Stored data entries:
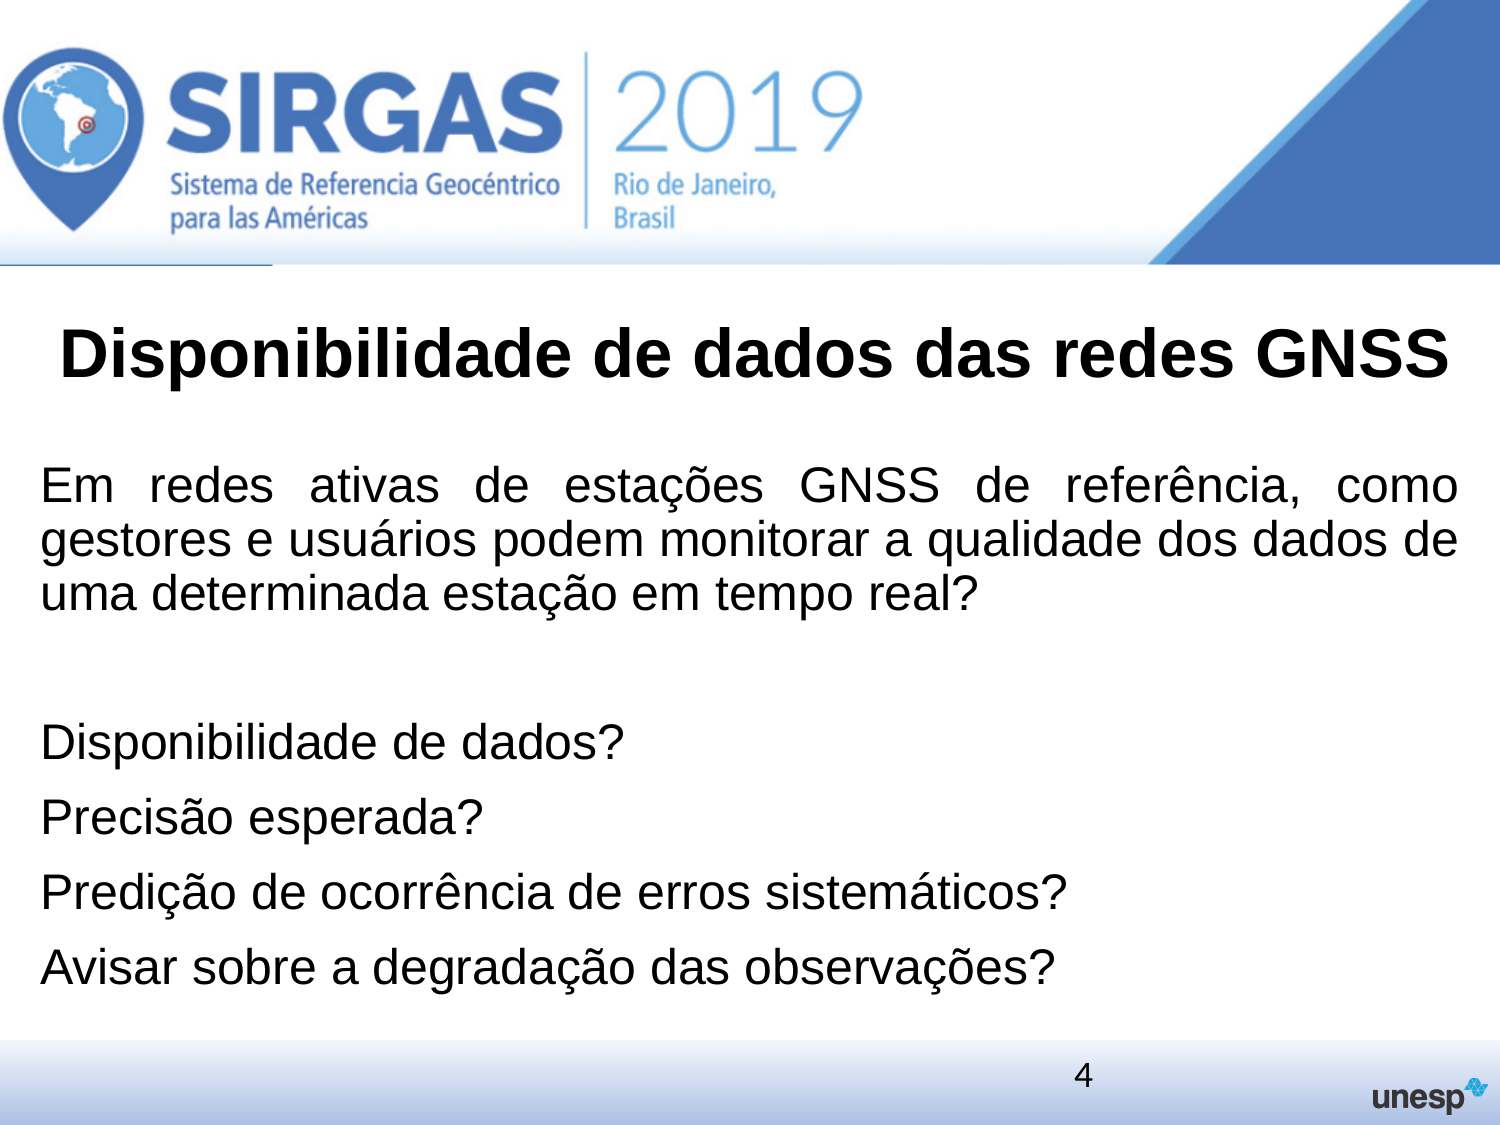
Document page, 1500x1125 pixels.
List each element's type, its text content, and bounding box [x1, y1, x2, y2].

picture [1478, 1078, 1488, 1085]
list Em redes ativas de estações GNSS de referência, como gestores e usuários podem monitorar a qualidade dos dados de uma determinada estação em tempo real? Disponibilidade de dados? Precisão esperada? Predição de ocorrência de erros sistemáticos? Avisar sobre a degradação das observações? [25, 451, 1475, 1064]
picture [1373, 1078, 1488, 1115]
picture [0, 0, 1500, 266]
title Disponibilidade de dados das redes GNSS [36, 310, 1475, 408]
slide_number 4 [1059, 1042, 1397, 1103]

▸ Work to complete: What is needed is an exact copy of the lines from the one containing "List each element's" through the last line of the records above, both included.

▸ Completed task:
List each element's type, its text content, and bounding box [x1, y1, x2, y2].

picture [1478, 1078, 1488, 1085]
list Em redes ativas de estações GNSS de referência, como gestores e usuários podem monitorar a qualidade dos dados de uma determinada estação em tempo real? Disponibilidade de dados? Precisão esperada? Predição de ocorrência de erros sistemáticos? Avisar sobre a degradação das observações? [25, 451, 1475, 1064]
picture [1373, 1078, 1488, 1115]
picture [0, 0, 1500, 266]
title Disponibilidade de dados das redes GNSS [36, 310, 1475, 408]
slide_number 4 [1059, 1042, 1397, 1103]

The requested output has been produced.